Ce qui nous intéresse dans le cas présent, ce serait plutôt son goût. Difficile de le comparer à un autre car il demeure assez singulier, certains le rapprochent de celui de la cacahuète ou de la pistache.

L’arôme est assez puissant et il n’est pas recommandable de déguster ce pain avec des mets peu marqués en goût. En définitive, il pourrait être presque plus agréable de le manger seul, ou avec une salade, ce qui permettra de relever son goût. Attention toutefois à ne pas en abuser, de petites quantités suffisent, autant pour le côté dense et roboratif de ce pain que pour éviter tout désordre intestinal lié à la consommation des graines de courge.

Tourte aux Graines de Courge, Raoul Maeder – Paris 17è, vendue au poids, 7 euros le kilo.

Il y a des endroits avec lesquels j’entretiens une relation un peu particulière, je dois l’admettre. Bread & Roses en fait partie. Cycliquement je m’en lasse, pour diverses raisons, puis j’y reviens assez régulièrement. Dernièrement, c’est ce fameux pain au maïs torréfié qui m’a fait revenir.

« Doré comme un épi de maïs », il est vrai que ce pain ne manque pas de charme avec sa couleur jaune, assez inhabituelle. En réalité, on peut aussi le retrouver avec une teinte… rougeâtre.

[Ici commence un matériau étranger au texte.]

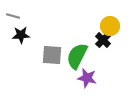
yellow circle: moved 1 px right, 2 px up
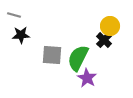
gray line: moved 1 px right, 1 px up
black cross: moved 1 px right
green semicircle: moved 1 px right, 2 px down
purple star: rotated 18 degrees clockwise
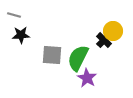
yellow circle: moved 3 px right, 5 px down
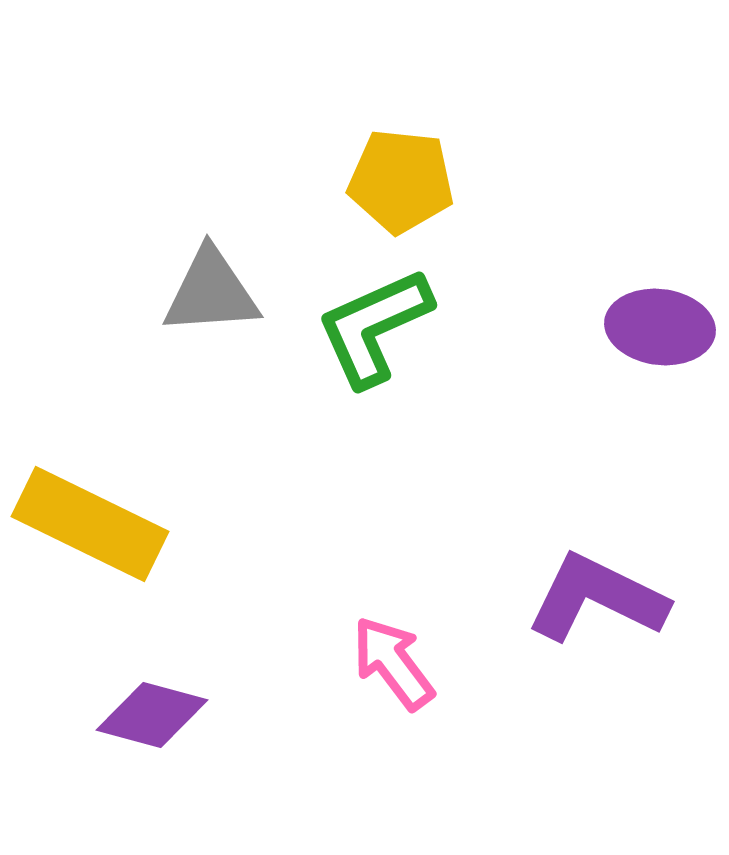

L’explication ? L’incorporation de piment d’espelette dans la pâte. Cette déclinaison est assez surprenante et permet de créer des accords mets-pains originaux. Théoriquement, c’est d’ailleurs la seule proposée pendant l’été, mais un de leurs clients leur ayant passé une commande, il leur restait une version « nature », que je vous présente ici.

J’ai pu goûter d’autres pains au maïs, mais je dois dire qu’aucun ne ressemblait à celui-là. Sa texture est en effet très particulière : on y retrouve comme de petits grains, et la mie est très dense. Sa tenue n’est pas forcément excellente, mais ce n’est pas ce qu’on lui demande : il suffit de couper quelques tranches d’une épaisseur raisonnable et de se laisser aller à la gourmandise. Ce pain est très agréable au petit déjeuner, avec un peu de confiture, mais également avec des plats salés.
La saveur du maïs est bien identifiable, et le parfum dégagé par la boule est également bien caractéristique. La torréfaction amplifie les arômes et apporte une note de « grillé » inhabituelle mais très agréable.

A noter également, sa conservation est excellente, notamment grâce à sa mie serrée et son caractère assez « sec ». C’est assez difficile à décrire, car on ne retrouve pas la sensation habituelle que l’on peut avoir lorsque l’on déguste un pain. Le petit côté croquant de la mie rend l’ensemble très gourmand et terriblement addictif. Un pain à essayer sans hésiter !

Pain au maïs torréfié, Bread & Roses – Paris 6è et 8è, 3,5 euros les 400g.